In 1972 Michael and his lifelong friend Mike Pearson formed the renowned Rat theatre, for which he directed and performed. Rat (Ritual and Tribal) theatre productions became standardbearers for a radical, energetic, sparse and frighteningly cruel theatre that often left its performers bruised, cut and bloodied, and its audiences in various levels of “catharsis”. Over the next few years the company toured Europe to great acclaim.
At what is now the University of South Wales Michael undertook teacher training, and he went on to be head of drama at Radyr comprehensive school, Cardiff. In 1981 he got married, and shortly afterwards his only child, Tomos, was born. The marriage would later end in divorce. Michael became a drama officer at the Welsh Arts Council, and eventually drama director and then director of art form development up until the early 2000s.

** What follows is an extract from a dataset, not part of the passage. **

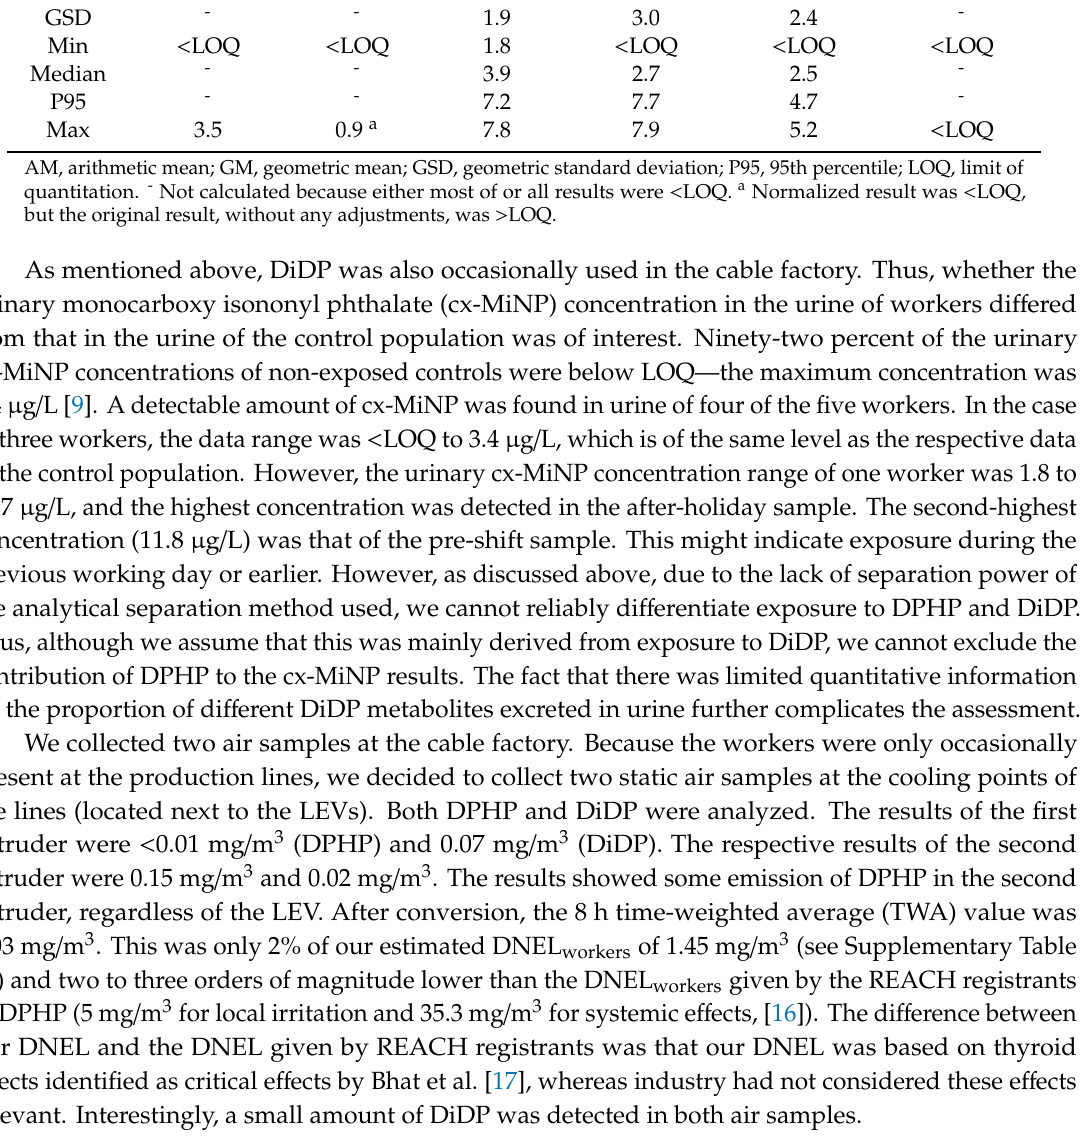
Table 1. Total urinary monohydroxy propylheptyl phthalate (OH-MPHP) concentrations of workers in cable factory ( n = 5) by sampling time. First-morning-void concentrations of occupationally non-exposed control population ( n = 60) are provided for comparison [9]. Concentrations ( µ g / L) were normalized to a specific gravity of 1.021. Workers (Cable Factory) Non-Exposed Post-Shift Next After Pre-Shift Post-Shift Evening Morning Holiday AM - - 4.1 4.0 2.6 - GM - - 3.5 2.7 2.1 - - 1.9 3.0 2.4 - < LOQ < LOQ 1.8 < LOQ < LOQ < LOQ Median - - 3.9 2.7 2.5 - 5.2 <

Bright and knowledgable, Michael was a great communicator and negotiator. He learned Welsh and became a friend and mentor to many artists and theatre-makers during his career. He was instrumental in the Arts Council’s drive for theatre in Wales to be recognised internationally, and was a key figure in the formation and funding of the two national theatres of Wales, working in English and Welsh respectively.
Later, while living in Mold, Flintshire, Michael formed an arts consultancy, Michael Baker Associates, working on projects in Wales and abroad.
In 2009 Michael was diagnosed with dementia.
In 1987 he met Cheryl Nance, and they married in 2002. She survives him, as do Tomos, his sister, Elizabeth, and me.